PROBLEM TO WORK ON
Locate every line below that contains the string "height", and copy each of those lines.

DATA SUPPLIED
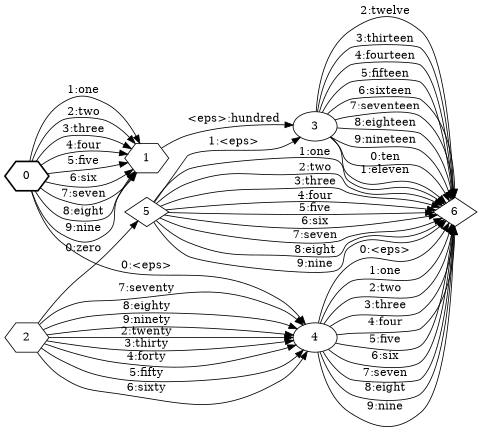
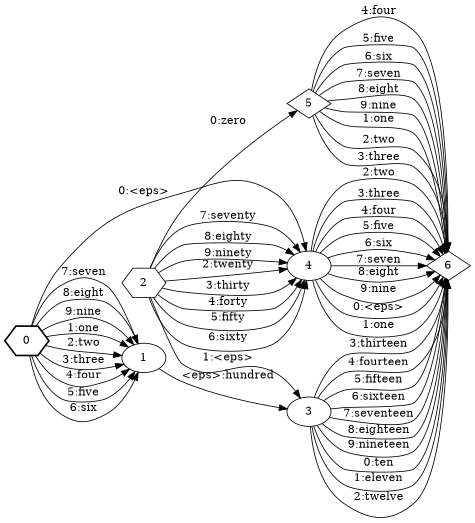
  digraph {
    nodesep=0.01
    rankdir=LR
    ranksep=0.4
    node [fontsize=14 shape=hexagon style=solid]
    edge [fontsize=14]
    n1 [label=0 style=bold]
-   n2 [label=1]
+   n2 [label=1 shape=ellipse]
    n3 [label=4 shape=ellipse]
    n4 [label=3 shape=ellipse]
    n5 [label=2]
    n6 [label=5 shape=diamond]
    n7 [label=6 shape=diamond]
    n1 -> n2 [label="1:one"]
    n1 -> n2 [label="2:two"]
    n1 -> n2 [label="3:three"]
    n1 -> n2 [label="4:four"]
    n1 -> n2 [label="5:five"]
    n1 -> n2 [label="6:six"]
    n1 -> n2 [label="7:seven"]
    n1 -> n2 [label="8:eight"]
    n1 -> n2 [label="9:nine"]
    n1 -> n3 [label="0:<eps>"]
    n2 -> n4 [label="<eps>:hundred"]
    n3 -> n7 [label="0:<eps>"]
    n3 -> n7 [label="1:one"]
    n3 -> n7 [label="2:two"]
    n3 -> n7 [label="3:three"]
    n3 -> n7 [label="4:four"]
    n3 -> n7 [label="5:five"]
    n3 -> n7 [label="6:six"]
    n3 -> n7 [label="7:seven"]
    n3 -> n7 [label="8:eight"]
    n3 -> n7 [label="9:nine"]
    n4 -> n7 [label="1:eleven"]
    n4 -> n7 [label="2:twelve"]
    n4 -> n7 [label="3:thirteen"]
    n4 -> n7 [label="4:fourteen"]
    n4 -> n7 [label="5:fifteen"]
    n4 -> n7 [label="6:sixteen"]
    n4 -> n7 [label="7:seventeen"]
    n4 -> n7 [label="8:eighteen"]
    n4 -> n7 [label="9:nineteen"]
    n4 -> n7 [label="0:ten"]
    n5 -> n3 [label="2:twenty"]
    n5 -> n3 [label="3:thirty"]
    n5 -> n3 [label="4:forty"]
    n5 -> n3 [label="5:fifty"]
    n5 -> n3 [label="6:sixty"]
    n5 -> n3 [label="7:seventy"]
    n5 -> n3 [label="8:eighty"]
    n5 -> n3 [label="9:ninety"]
-   n6 -> n4 [label="1:<eps>"]
+   n5 -> n4 [label="1:<eps>"]
    n5 -> n6 [label="0:zero"]
    n6 -> n7 [label="1:one"]
    n6 -> n7 [label="2:two"]
    n6 -> n7 [label="3:three"]
    n6 -> n7 [label="4:four"]
    n6 -> n7 [label="5:five"]
    n6 -> n7 [label="6:six"]
    n6 -> n7 [label="7:seven"]
    n6 -> n7 [label="8:eight"]
    n6 -> n7 [label="9:nine"]
  }
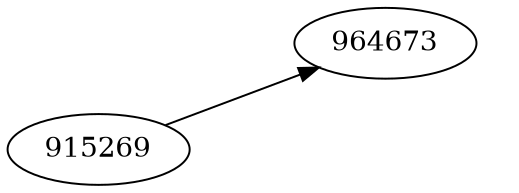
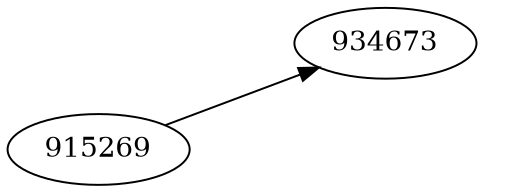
  digraph {
    rankdir=LR
    915269
-   964673
+   964673 [label=934673]
    null915269 [style=invis]
    915269 -> 964673
    915269 -> null915269 [style=invis weight=100]
  }
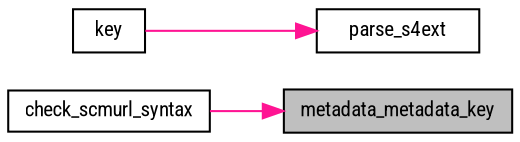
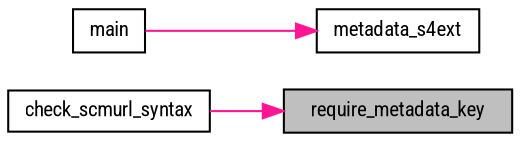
  digraph {
    fontname="Roboto Condensed"
    rankdir=RL
    node [color=black fontname="Roboto Condensed" fontsize=10 shape=record]
    edge [color=deeppink dir=back fontname="Roboto Condensed" fontsize=10 labelfontname=Helvetica labelfontsize=10 style=solid]
-   n1 [fillcolor=grey75 fontcolor=black height=0.2 label=metadata_metadata_key style=filled width=0.4]
+   n1 [fillcolor=grey75 fontcolor=black height=0.2 label=require_metadata_key style=filled width=0.4]
    n2 [height=0.2 label=check_scmurl_syntax width=0.4]
-   n3 [height=0.2 label=parse_s4ext width=0.4]
-   n4 [height=0.2 label=key width=0.4]
+   n3 [height=0.2 label=metadata_s4ext width=0.4]
+   n4 [height=0.2 label=main width=0.4]
    n1 -> n2
    n3 -> n4
  }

COMPLETE OUTPUT
-   n1 [fillcolor=grey75 fontcolor=black height=0.2 label=metadata_metadata_key style=filled width=0.4]
+   n1 [fillcolor=grey75 fontcolor=black height=0.2 label=require_metadata_key style=filled width=0.4]
    n2 [height=0.2 label=check_scmurl_syntax width=0.4]
-   n3 [height=0.2 label=parse_s4ext width=0.4]
-   n4 [height=0.2 label=key width=0.4]
+   n3 [height=0.2 label=metadata_s4ext width=0.4]
+   n4 [height=0.2 label=main width=0.4]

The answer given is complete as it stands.